# Overstay condition.. need urgent help



## amrianand (Aug 20, 2014)

Hi,

I have a quota work permit which is expiring on 25th Aug 2014. I have applied for Critical Skill Permit on 3rd July 2014 but the outcome is not yet available as expected.

I want to know do I have to travel back before 25th Aug or I can wait until the outcome. What happens if the outcome is negative. By that time I will surely be overstaying my current permit. My consultant is saying if I get the rejection then I can travel with the rejection letter and I will not be banned...

Need you urgent suggestion in my case.

Regards,
amrianand


----------



## LegalMan (Dec 26, 2012)

Unbelievable. Of course you can NOT wait past your current visa's expiry date. Your "consultant" is clearly not a lawyer or doesn't know the new immigration act and regulations. They are in fact advising you to become illegal.

Regardless of anything else, if you overstay any visa, you are immediately illegal.


----------



## amrianand (Aug 20, 2014)

Hi LegalMan,

This is not the condition in my visa, this is the condition on my dependent visa. I am writing down the exact words below as on her visa.

"To reside with spouse, who has valid permit. Not to alter purpose and duration of the visit. Refer to Delhi"

Now, I am changing from Quota permit to Critical Skill Permit for which I qualify and no condition like this on my visa. Having said this, do my dependents have to leave country or their visa can also be extended from SA as they are just my dependents and I am extending my visa.

I still have time to send them back on your advice, but it is going to cost me lots of money 

Regards,
Anand


----------



## LegalMan (Dec 26, 2012)

If they break their conditions, then yes, they are doing the wrong thing. But how does you changing your visa break their conditions?



> "To *reside with spouse*, who *has valid permit*. Not to alter purpose and duration of the visit. Refer to Delhi"
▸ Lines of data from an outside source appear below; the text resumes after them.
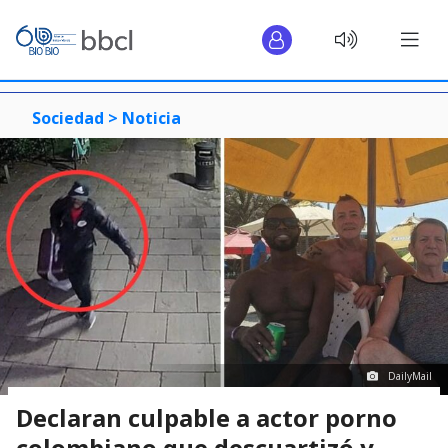
Sociedad >
Noticia
DailyMail
Declaran culpable a actor porno
colombiano que descuartizó y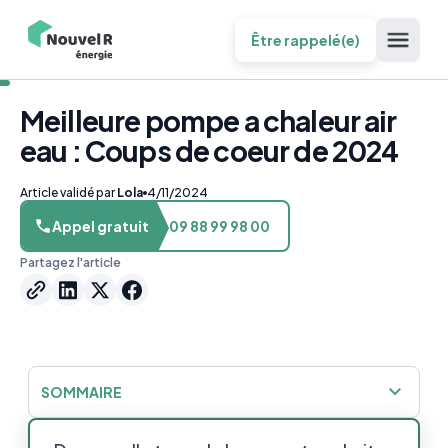
Être rappelé(e)
Meilleure pompe a chaleur air
eau : Coups de coeur de 2024
Article validé par
Lola
4/11/2024
Appel gratuit
09 88 99 98 00
Partagez l'article
SOMMAIRE
La pompe à chaleur air-eau : Un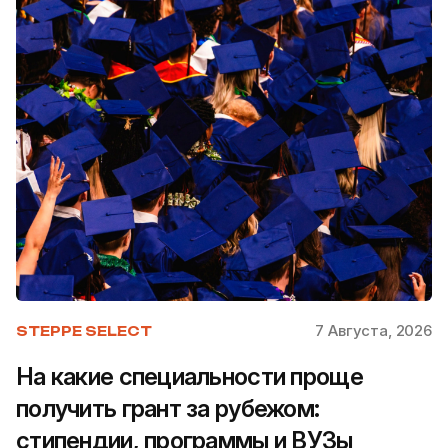
7 Августа, 2026
STEPPE SELECT
На какие специальности проще
получить грант за рубежом:
стипендии, программы и ВУЗы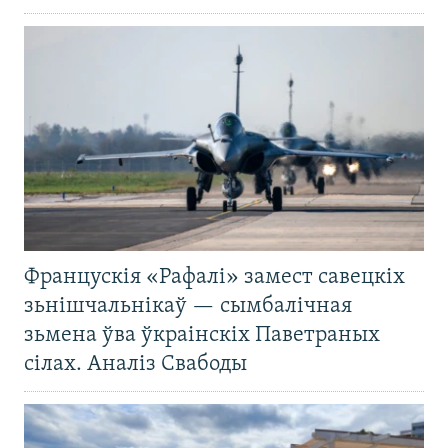
Францускія «Рафалі» замест савецкіх
зьнішчальнікаў — сымбалічная
зьмена ўва ўкраінскіх Паветраных
сілах. Аналіз Свабоды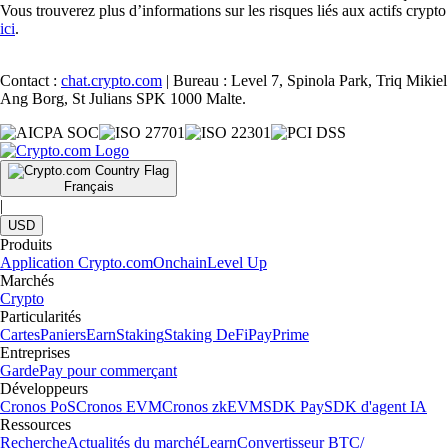
Vous trouverez plus d’informations sur les risques liés aux actifs crypto
ici
.
Contact :
chat.crypto.com
| Bureau : Level 7, Spinola Park, Triq Mikiel
Ang Borg, St Julians SPK 1000 Malte.
Français
|
USD
Produits
Application Crypto.com
Onchain
Level Up
Marchés
Crypto
Particularités
Cartes
Paniers
Earn
Staking
Staking DeFi
Pay
Prime
Entreprises
Garde
Pay pour commerçant
Développeurs
Cronos PoS
Cronos EVM
Cronos zkEVM
SDK Pay
SDK d'agent IA
Ressources
Recherche
Actualités du marché
Learn
Convertisseur BTC/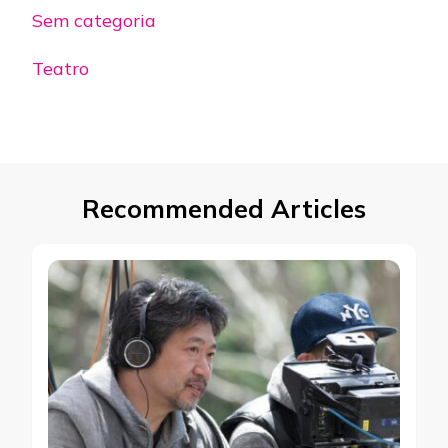
Sem categoria
Teatro
Recommended Articles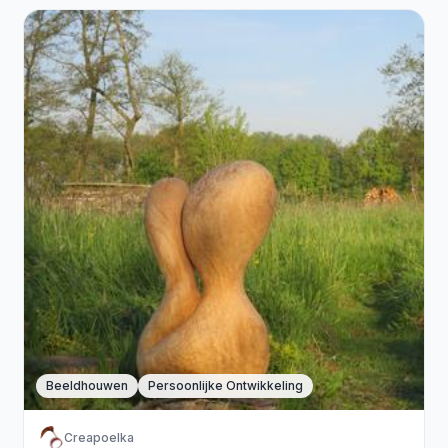
Beeldhouwen
Persoonlijke Ontwikkeling
Creapoelka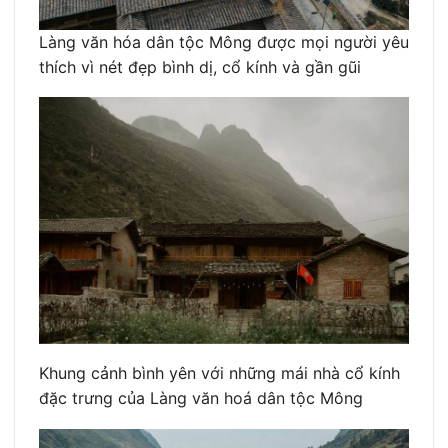
Làng văn hóa dân tộc Mông được mọi người yêu
thích vì nét đẹp bình dị, cổ kính và gần gũi
Khung cảnh bình yên với những mái nhà cổ kính
đặc trưng của Làng văn hoá dân tộc Mông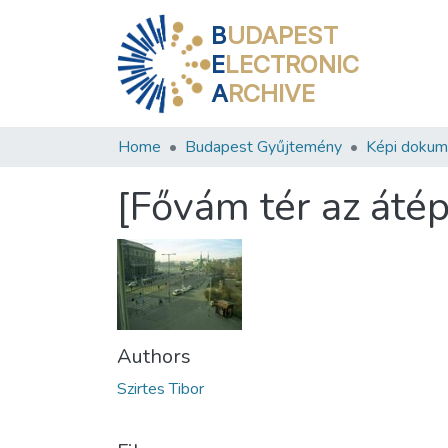
B
UDAPEST
E
LECTRONIC
A
RCHIVE
Home
Budapest Gyűjtemény
Képi doku
[Fővám tér az átép
Authors
Szirtes Tibor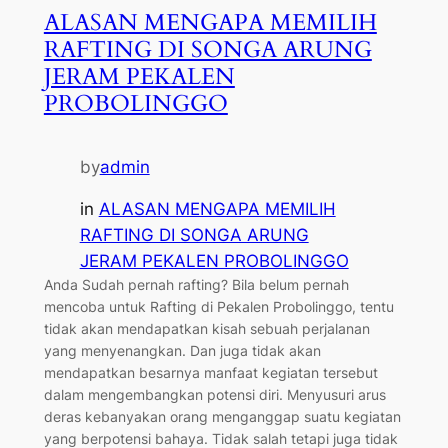
ALASAN MENGAPA MEMILIH
RAFTING DI SONGA ARUNG
JERAM PEKALEN
PROBOLINGGO
by
admin
in
ALASAN MENGAPA MEMILIH
RAFTING DI SONGA ARUNG
JERAM PEKALEN PROBOLINGGO
Anda Sudah pernah rafting? Bila belum pernah
mencoba untuk Rafting di Pekalen Probolinggo, tentu
tidak akan mendapatkan kisah sebuah perjalanan
yang menyenangkan. Dan juga tidak akan
mendapatkan besarnya manfaat kegiatan tersebut
dalam mengembangkan potensi diri. Menyusuri arus
deras kebanyakan orang menganggap suatu kegiatan
yang berpotensi bahaya. Tidak salah tetapi juga tidak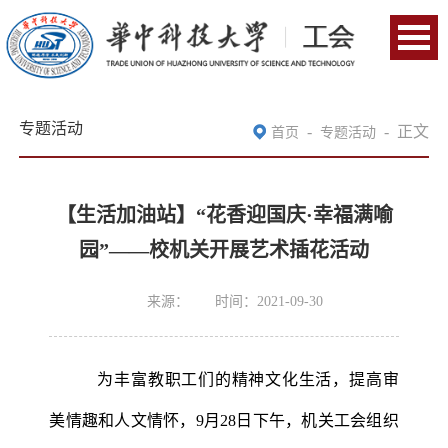
专题活动
-
-
正文
首页
专题活动
【生活加油站】“花香迎国庆·幸福满喻
园”——校机关开展艺术插花活动
来源：
时间：2021-09-30
为丰富教职工们的精神文化生活，提高审
美情趣和人文情怀，9月28日下午，机关工会组织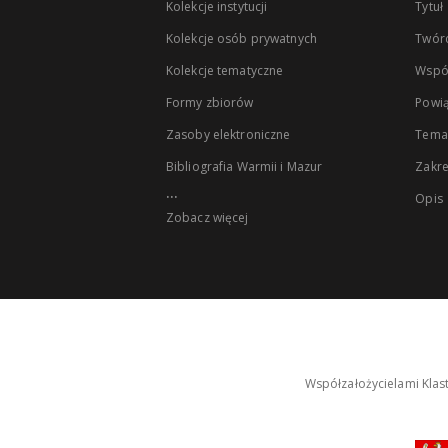
Kolekcje instytucji
Tytuł
Kolekcje osób prywatnych
Twór
Kolekcje tematyczne
Wspó
Formy zbiorów
Powią
Zasoby elektroniczne
Tema
Bibliografia Warmii i Mazur
Zakr
...
Opis
Zobacz więcej
Współzałożycielami Klas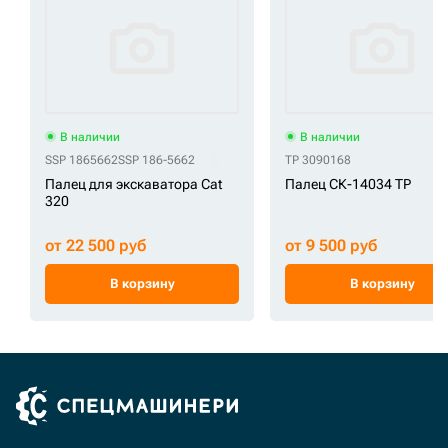
В наличии
В наличии
SSP 1865662
SSP 186-5662
TP 3090168
Палец для экскаватора Cat
Палец СК-14034 TP
320
от 22 500 руб
от 9 500 руб
В корзину
В корзину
Are you still the spouse? Do you still have a valid permit? If yes then they are not breaking their conditions.

It's just logical.


----------



## amrianand (Aug 20, 2014)

Hi LegalMan,

I am the main member. I don't have any condition on my visa. I had quota work permit which is expiring on 25th Aug and I applied to critical skill on 3rd July.
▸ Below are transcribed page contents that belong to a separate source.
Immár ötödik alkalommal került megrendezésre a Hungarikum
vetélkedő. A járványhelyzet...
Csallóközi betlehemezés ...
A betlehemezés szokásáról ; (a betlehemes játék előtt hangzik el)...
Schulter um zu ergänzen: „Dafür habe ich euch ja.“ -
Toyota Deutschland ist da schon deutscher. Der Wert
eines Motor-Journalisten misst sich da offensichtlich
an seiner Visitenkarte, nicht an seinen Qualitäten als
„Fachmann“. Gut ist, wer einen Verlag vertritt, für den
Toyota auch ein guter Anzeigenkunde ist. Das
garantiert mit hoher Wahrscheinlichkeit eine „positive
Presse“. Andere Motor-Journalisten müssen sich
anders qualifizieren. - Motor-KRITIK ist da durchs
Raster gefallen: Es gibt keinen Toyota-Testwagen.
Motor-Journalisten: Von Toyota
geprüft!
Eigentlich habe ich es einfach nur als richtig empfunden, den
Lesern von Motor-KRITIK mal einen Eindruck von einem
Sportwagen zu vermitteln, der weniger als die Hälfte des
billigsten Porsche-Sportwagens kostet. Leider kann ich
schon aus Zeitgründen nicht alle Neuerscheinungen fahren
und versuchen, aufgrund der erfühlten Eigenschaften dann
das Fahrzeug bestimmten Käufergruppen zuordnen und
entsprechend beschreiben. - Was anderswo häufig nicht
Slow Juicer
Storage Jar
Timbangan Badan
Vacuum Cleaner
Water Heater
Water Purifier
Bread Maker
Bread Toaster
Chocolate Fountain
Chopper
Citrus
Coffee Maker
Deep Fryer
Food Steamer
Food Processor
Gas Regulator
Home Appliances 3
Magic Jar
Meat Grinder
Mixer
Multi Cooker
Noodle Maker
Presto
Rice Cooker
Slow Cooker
The condition "To reside with spouse, who has valid permit. Not to alter purpose and duration of the visit. Refer to Delhi" is on my wife and daughter visitor visa (dependent visa).

So in this case, do they have to go back to delhi to get the extension. But I have already applied for their extension along with my valid permit.

Regards,
Anand


----------



## LegalMan (Dec 26, 2012)

> Not to alter purpose and duration of the visit.


It doesn't say you cannot extend or renew or apply for a new visa in SA.

This is a little secret in the industry. In essence, it doesn't say that she cannot extend or apply for a new visa. We would advise a client on the basis of this information to submit in SA, making first sure that the main applicant has a valid (hopefully also renewed) visa.

Home Affairs is a jungle, but they are not so bad that they won't allow a spouse to live with her husband while he legally works in SA.


----------